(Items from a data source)
-.-.-
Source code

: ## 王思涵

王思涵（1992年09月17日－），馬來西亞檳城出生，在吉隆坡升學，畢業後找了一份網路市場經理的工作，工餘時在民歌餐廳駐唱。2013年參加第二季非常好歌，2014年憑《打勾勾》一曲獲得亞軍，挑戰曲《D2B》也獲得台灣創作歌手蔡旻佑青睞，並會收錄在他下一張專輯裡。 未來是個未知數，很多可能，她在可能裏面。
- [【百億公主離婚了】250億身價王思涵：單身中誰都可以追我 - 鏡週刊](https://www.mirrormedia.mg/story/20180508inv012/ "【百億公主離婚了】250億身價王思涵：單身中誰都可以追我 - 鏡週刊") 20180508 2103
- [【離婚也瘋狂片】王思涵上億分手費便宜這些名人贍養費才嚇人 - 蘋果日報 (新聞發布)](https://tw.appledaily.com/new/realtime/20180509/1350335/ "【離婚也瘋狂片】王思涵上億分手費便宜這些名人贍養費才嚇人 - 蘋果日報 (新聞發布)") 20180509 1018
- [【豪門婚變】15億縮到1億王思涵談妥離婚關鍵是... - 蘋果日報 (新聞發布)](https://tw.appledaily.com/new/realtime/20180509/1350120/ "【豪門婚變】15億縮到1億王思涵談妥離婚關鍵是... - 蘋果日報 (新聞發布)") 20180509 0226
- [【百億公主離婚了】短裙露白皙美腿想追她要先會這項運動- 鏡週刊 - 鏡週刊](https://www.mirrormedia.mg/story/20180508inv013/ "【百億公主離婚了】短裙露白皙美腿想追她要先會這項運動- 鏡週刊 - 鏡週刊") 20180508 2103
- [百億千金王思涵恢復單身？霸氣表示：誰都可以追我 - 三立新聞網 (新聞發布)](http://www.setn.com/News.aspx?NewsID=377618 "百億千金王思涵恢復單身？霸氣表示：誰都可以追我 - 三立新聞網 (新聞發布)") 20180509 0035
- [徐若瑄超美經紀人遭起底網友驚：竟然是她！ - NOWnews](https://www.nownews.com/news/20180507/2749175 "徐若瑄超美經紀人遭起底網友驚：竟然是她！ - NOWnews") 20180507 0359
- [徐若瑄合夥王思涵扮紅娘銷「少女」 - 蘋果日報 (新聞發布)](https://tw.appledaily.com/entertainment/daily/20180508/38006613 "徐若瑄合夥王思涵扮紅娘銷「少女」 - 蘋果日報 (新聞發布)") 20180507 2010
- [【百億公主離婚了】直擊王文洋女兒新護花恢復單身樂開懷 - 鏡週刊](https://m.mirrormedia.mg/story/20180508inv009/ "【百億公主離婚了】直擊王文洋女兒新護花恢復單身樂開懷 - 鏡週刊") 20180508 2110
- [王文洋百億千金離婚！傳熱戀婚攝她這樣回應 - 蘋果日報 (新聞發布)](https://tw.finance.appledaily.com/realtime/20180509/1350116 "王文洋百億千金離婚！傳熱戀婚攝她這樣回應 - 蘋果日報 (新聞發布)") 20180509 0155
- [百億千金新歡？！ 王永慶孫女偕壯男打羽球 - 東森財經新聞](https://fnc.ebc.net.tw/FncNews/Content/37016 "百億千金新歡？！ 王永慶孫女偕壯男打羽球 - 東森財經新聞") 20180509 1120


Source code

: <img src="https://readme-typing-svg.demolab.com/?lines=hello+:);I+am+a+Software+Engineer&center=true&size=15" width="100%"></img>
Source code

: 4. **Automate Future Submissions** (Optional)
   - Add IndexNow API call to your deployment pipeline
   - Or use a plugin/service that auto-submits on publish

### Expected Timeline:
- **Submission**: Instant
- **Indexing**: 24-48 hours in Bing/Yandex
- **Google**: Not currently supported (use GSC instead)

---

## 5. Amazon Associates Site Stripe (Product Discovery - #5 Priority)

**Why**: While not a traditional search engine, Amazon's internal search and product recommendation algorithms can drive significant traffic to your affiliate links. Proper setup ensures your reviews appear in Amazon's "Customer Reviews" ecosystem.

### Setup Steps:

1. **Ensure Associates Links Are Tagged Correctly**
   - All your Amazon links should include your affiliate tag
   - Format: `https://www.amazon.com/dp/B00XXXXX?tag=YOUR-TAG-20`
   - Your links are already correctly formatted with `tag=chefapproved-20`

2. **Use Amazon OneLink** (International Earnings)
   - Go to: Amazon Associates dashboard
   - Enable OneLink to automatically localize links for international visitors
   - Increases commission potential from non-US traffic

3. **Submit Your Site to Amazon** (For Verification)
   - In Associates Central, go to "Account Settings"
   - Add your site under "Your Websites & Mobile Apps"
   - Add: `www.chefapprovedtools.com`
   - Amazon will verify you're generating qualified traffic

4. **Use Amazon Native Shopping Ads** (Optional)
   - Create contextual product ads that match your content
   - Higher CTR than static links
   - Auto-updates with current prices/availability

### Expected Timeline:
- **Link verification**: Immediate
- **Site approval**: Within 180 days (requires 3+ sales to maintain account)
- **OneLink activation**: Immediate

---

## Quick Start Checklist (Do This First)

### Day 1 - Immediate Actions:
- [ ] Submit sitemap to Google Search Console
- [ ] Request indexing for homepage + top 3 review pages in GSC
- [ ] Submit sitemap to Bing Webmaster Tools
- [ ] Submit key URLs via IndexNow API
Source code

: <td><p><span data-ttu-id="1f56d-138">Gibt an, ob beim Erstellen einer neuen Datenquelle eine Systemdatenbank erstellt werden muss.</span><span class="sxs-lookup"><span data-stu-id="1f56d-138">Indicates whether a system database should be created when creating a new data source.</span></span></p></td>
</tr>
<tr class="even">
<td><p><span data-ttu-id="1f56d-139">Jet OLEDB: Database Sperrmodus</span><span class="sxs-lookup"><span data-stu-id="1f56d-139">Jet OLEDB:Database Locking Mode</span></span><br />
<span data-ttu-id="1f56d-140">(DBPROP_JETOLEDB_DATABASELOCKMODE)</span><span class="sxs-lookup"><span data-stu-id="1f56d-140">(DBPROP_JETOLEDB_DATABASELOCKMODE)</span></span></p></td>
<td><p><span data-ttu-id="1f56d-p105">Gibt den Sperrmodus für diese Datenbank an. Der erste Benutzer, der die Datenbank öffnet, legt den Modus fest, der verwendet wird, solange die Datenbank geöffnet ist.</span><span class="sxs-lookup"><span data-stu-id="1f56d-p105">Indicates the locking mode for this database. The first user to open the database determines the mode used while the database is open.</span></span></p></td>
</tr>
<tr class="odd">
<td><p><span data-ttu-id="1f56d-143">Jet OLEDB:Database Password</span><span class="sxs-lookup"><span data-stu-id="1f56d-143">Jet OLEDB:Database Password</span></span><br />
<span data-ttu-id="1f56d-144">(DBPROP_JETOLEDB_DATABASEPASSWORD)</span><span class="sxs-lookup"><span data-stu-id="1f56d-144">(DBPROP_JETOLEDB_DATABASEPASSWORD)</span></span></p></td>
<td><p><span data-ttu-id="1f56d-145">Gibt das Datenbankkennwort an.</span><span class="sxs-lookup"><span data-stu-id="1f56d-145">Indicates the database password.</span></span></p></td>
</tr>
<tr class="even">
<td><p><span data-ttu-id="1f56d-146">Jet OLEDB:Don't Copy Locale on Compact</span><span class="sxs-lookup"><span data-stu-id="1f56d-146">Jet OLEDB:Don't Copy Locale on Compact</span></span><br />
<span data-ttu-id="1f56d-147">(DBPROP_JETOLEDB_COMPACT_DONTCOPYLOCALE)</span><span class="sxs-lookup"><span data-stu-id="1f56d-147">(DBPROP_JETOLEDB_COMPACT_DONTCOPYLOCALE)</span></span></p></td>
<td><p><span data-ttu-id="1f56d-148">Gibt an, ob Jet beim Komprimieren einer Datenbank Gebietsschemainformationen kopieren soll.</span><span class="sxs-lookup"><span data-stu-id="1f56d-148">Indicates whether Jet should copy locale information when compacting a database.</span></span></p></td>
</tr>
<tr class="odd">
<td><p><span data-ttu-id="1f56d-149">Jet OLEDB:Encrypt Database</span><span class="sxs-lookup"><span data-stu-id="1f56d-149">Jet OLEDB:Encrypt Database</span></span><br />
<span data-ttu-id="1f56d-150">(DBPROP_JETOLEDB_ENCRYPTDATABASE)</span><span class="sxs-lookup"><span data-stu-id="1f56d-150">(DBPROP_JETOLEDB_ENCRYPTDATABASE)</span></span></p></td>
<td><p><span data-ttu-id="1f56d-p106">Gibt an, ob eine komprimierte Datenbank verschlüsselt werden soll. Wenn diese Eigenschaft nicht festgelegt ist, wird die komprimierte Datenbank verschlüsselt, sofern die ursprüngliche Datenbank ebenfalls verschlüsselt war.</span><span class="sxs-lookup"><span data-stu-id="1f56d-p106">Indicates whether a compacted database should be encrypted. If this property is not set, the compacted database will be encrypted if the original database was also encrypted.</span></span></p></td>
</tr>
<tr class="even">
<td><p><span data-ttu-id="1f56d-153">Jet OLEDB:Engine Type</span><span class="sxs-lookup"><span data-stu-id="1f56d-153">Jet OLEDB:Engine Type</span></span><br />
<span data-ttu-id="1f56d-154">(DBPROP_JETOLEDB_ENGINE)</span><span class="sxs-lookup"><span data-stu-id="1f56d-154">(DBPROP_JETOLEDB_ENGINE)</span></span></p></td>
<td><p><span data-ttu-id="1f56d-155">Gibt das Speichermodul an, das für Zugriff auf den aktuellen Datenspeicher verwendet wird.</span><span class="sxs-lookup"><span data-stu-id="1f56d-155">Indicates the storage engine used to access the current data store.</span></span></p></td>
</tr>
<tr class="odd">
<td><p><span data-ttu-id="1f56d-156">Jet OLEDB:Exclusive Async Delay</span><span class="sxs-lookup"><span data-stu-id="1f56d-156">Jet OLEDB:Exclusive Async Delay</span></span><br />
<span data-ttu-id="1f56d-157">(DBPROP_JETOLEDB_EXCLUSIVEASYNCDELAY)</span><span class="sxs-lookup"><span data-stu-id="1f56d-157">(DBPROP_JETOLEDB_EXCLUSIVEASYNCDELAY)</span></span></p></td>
-.-.-
* Your instructions
Which lines in the entries above contain "Associates"? Pull each of them out.

* Solution for this exercise
## 5. Amazon Associates Site Stripe (Product Discovery - #5 Priority)
1. **Ensure Associates Links Are Tagged Correctly**
   - Go to: Amazon Associates dashboard
   - In Associates Central, go to "Account Settings"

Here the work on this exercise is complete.